*** Opening of Given passage ***

John Corcoran: 15:44

And you’ve outlined those. You have a you have a video on your website talking about some of the different things that you suggest. Some of them are human oversight. Can you talk a little bit about some of those different safeguards that you would suggest get put in place?

Dr. Craig Kaplan: 15:58

Yes. So let’s back up and just talk about sort of without getting too technical, sort of the way AI is built now and an alternative way to do it. So when you want a smarter large language model, if you want artificial general intelligence or superintelligence, right, the next level, that’s even better. That can do everything humans can and even better than the best human. The mainstream approach that most people are following is to say, well, the way we get that is get even more data to train it with even more GPUs, the chips to process it and build even bigger data centers to run all this.

So we’ll just spend more and more money and just do more of what we’ve already done. And each successive generation of model is smarter, and that has been working. However, each successive model is a black box, so you’re just making a smarter and smarter black box, right? And that’s kind of scary because you’re making a black box at some point. Let’s say you succeed in that. 

 You’ve made a really smart AI that you have no idea what it’s going to do, and it’s completely unpredictable. And now you’ve made it way smarter than you. So that’s the mainstream. That’s the path we’re on. Okay, here’s an alternative approach. 

 And this comes from decades of work in a narrow field called collective intelligence. People sometimes are familiar with crowdsourcing or the wisdom of crowds. So at my previous company, we spent 14 years basically Crowdsourcing knowledge from everyday people like you and me who are not Wall Street experts about the stock market. And we were able to use that little bit of knowledge that we got from millions of people in real time to beat the very best guys on Wall Street. It’s amazing.

*** Close of Given passage ***
*** Opening of Dataset records ***

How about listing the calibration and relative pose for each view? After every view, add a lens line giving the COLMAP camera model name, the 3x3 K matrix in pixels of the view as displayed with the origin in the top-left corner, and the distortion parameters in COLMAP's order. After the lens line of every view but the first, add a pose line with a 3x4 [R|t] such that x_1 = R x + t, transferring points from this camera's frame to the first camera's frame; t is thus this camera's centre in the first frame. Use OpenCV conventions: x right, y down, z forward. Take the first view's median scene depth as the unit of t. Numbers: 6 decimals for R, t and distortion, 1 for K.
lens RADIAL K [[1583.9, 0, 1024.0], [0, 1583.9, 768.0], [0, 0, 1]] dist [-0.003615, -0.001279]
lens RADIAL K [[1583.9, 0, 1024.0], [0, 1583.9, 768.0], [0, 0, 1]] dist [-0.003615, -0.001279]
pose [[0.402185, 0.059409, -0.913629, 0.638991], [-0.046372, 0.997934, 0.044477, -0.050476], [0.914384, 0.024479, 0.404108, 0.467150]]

*** Close of Dataset records ***
*** Opening of Dataset records ***

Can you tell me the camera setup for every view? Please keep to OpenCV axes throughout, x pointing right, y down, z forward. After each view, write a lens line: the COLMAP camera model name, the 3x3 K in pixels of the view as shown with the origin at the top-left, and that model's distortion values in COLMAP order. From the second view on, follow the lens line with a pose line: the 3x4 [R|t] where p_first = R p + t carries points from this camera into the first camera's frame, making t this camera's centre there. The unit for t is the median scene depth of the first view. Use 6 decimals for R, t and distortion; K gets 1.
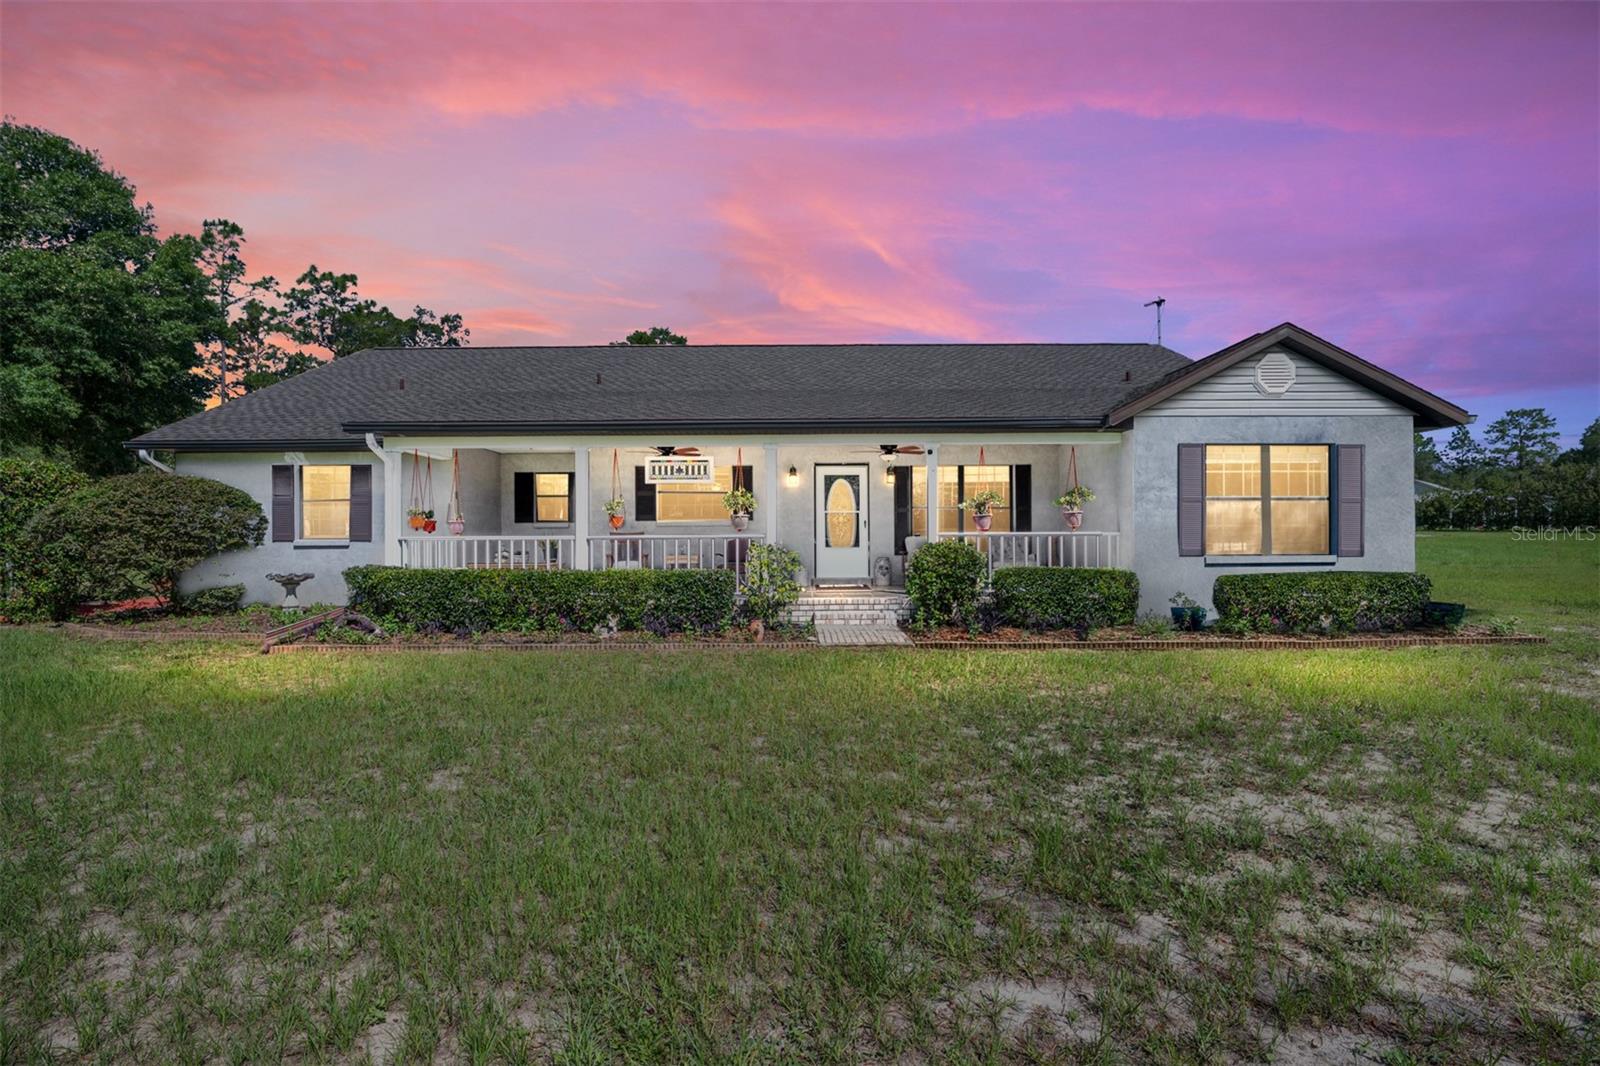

*** Close of Dataset records ***

» To do:
In the interview transcript, how many years did Dr. Craig Kaplan's previous company spend crowdsourcing knowledge about the stock market? The listing has no connection to the interview transcript.

» Result of the task:
14 years.